Julie Mabry, the owner of Pearl Bar in Houston — one of the only two lesbian bars in all of Texas — told NPR that proposed state legislation targeting LGBTQ+ rights is to blame for the rejection, which would put her business in jeopardy.
“The first sentence in [the rejection email] said, ‘We will not write this risk due to drag,’” Mabry told the outlet.
The unnamed insurance company reportedly flagged drag shows — which have recently become increasingly controversial across the nation — as a “risk” too lofty to take on.
Marby said it was the first time she had ever heard of insurance companies weighing the risk of drag performances when considering whether to cover a business.
“Obviously, my first reaction was ‘That’s discrimination.’ In the almost 10 years of being in business, drag has never been a reason why they won’t write the risk,” Mabry said.
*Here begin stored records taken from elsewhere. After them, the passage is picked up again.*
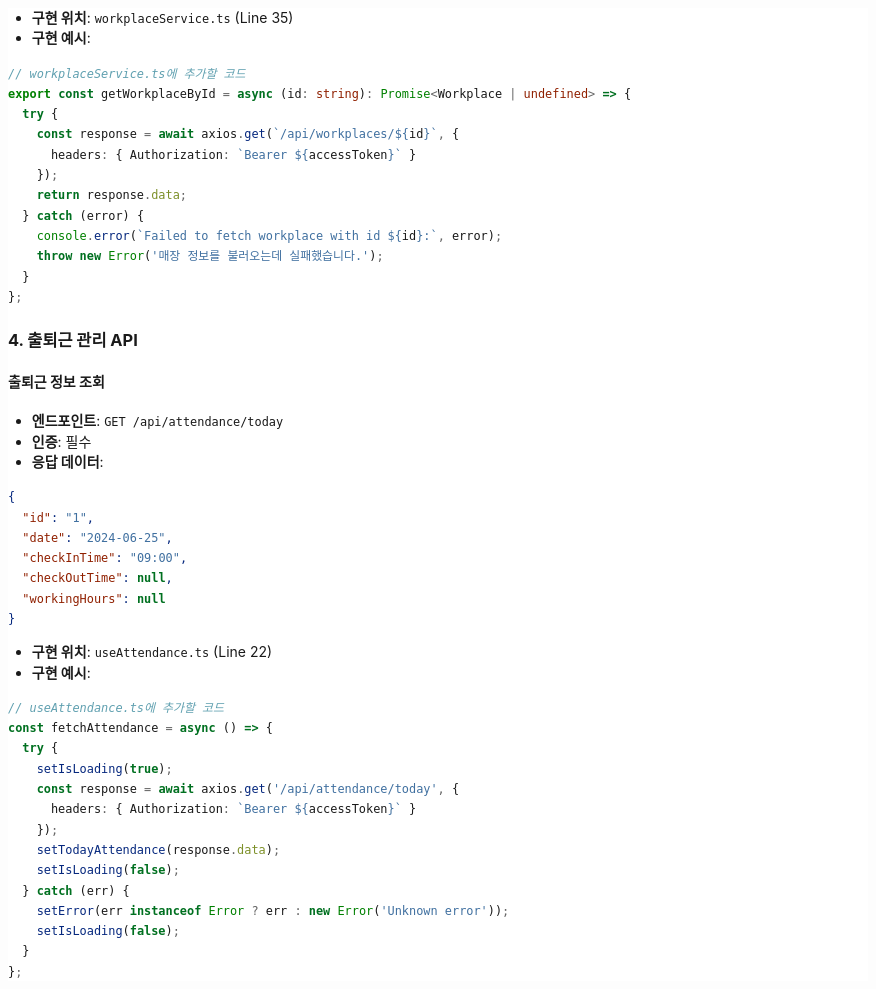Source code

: - **구현 위치**: `workplaceService.ts` (Line 35)
- **구현 예시**:

```typescript
// workplaceService.ts에 추가할 코드
export const getWorkplaceById = async (id: string): Promise<Workplace | undefined> => {
  try {
    const response = await axios.get(`/api/workplaces/${id}`, {
      headers: { Authorization: `Bearer ${accessToken}` }
    });
    return response.data;
  } catch (error) {
    console.error(`Failed to fetch workplace with id ${id}:`, error);
    throw new Error('매장 정보를 불러오는데 실패했습니다.');
  }
};
```

### 4. 출퇴근 관리 API

#### 출퇴근 정보 조회

- **엔드포인트**: `GET /api/attendance/today`
- **인증**: 필수
- **응답 데이터**:

```json
{
  "id": "1",
  "date": "2024-06-25",
  "checkInTime": "09:00",
  "checkOutTime": null,
  "workingHours": null
}
```

- **구현 위치**: `useAttendance.ts` (Line 22)
- **구현 예시**:

```typescript
// useAttendance.ts에 추가할 코드
const fetchAttendance = async () => {
  try {
    setIsLoading(true);
    const response = await axios.get('/api/attendance/today', {
      headers: { Authorization: `Bearer ${accessToken}` }
    });
    setTodayAttendance(response.data);
    setIsLoading(false);
  } catch (err) {
    setError(err instanceof Error ? err : new Error('Unknown error'));
    setIsLoading(false);
  }
};
```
Marby told the outlet this is the first time she had struggled to find insurance overage since opening Pearl Bar in 2013.
Though her current policy doesn’t expire until December, Marby fears she will struggle to find a replacement plan as impending anti-drag legislation inches toward passage.
“I’m not a victim, and this isn’t a pity party. This is more about awareness,” said Mabry, who said she is sharing her story to encourage others to contact their politicians in an effort to halt the sweeping anti-LGBTQ+ laws across the state.
One bill that would prohibit drag shows — labeled in the text as “certain sexually oriented performances” — on public property, on commercial premises or in the presence of a child passed the Texas House Friday after it was passed by the Senate last month.
If the measure is signed into law, violators could be subjected to civil penalties of up to $10,000.
While Texas is one of 16 states considering laws that would restrict the audiences for drag shows and where they can take place, Tennessee is the only state to have enacted legislation, though it has been temporarily blocked by a federal judge.
Last month, the Texas Department of Agriculture released a new dress code requiring its employees to dress in a “manner consistent with their biological gender.”
“Pearl needs everyone to speak up for us so that we can stay open and HOST DRAG SHOWS! It’s THAT serious,” a post on the Pearl Bar Instagram account said.
“We are in the final stretch of session and every voice counts in pushing back on this and the other anti-LGBTQ legislation. We need you to step up, be loud, and tell your legislators NO to any anti-LGBTQ+ bills. Our state should be open to all, period.”